## DATA BELOW
/---

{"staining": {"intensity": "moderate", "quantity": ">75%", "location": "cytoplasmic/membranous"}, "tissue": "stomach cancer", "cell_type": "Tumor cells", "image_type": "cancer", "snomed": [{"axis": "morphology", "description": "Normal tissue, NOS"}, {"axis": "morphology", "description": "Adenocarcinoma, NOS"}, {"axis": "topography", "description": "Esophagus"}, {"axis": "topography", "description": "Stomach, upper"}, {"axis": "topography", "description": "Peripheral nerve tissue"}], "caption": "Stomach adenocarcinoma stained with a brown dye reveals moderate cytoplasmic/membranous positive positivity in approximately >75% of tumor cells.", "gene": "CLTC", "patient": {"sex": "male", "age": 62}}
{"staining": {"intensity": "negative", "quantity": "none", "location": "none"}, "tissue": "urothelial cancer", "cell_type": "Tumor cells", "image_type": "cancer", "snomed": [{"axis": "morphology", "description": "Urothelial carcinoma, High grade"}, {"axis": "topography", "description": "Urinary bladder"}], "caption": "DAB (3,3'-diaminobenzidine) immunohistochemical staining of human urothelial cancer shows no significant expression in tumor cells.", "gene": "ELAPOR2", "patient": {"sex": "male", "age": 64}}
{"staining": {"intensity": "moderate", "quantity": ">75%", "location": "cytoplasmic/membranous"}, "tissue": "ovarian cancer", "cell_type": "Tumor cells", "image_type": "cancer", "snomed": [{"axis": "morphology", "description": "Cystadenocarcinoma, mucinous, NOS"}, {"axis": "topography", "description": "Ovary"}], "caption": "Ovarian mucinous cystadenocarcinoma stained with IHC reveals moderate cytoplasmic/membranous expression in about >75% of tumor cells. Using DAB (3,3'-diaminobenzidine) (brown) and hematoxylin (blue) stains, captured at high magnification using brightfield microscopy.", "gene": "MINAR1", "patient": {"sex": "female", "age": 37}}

\---

Reproduce each line of the material above precisely.

{"staining": {"intensity": "moderate", "quantity": ">75%", "location": "cytoplasmic/membranous"}, "tissue": "stomach cancer", "cell_type": "Tumor cells", "image_type": "cancer", "snomed": [{"axis": "morphology", "description": "Normal tissue, NOS"}, {"axis": "morphology", "description": "Adenocarcinoma, NOS"}, {"axis": "topography", "description": "Esophagus"}, {"axis": "topography", "description": "Stomach, upper"}, {"axis": "topography", "description": "Peripheral nerve tissue"}], "caption": "Stomach adenocarcinoma stained with a brown dye reveals moderate cytoplasmic/membranous positive positivity in approximately >75% of tumor cells.", "gene": "CLTC", "patient": {"sex": "male", "age": 62}}
{"staining": {"intensity": "negative", "quantity": "none", "location": "none"}, "tissue": "urothelial cancer", "cell_type": "Tumor cells", "image_type": "cancer", "snomed": [{"axis": "morphology", "description": "Urothelial carcinoma, High grade"}, {"axis": "topography", "description": "Urinary bladder"}], "caption": "DAB (3,3'-diaminobenzidine) immunohistochemical staining of human urothelial cancer shows no significant expression in tumor cells.", "gene": "ELAPOR2", "patient": {"sex": "male", "age": 64}}
{"staining": {"intensity": "moderate", "quantity": ">75%", "location": "cytoplasmic/membranous"}, "tissue": "ovarian cancer", "cell_type": "Tumor cells", "image_type": "cancer", "snomed": [{"axis": "morphology", "description": "Cystadenocarcinoma, mucinous, NOS"}, {"axis": "topography", "description": "Ovary"}], "caption": "Ovarian mucinous cystadenocarcinoma stained with IHC reveals moderate cytoplasmic/membranous expression in about >75% of tumor cells. Using DAB (3,3'-diaminobenzidine) (brown) and hematoxylin (blue) stains, captured at high magnification using brightfield microscopy.", "gene": "MINAR1", "patient": {"sex": "female", "age": 37}}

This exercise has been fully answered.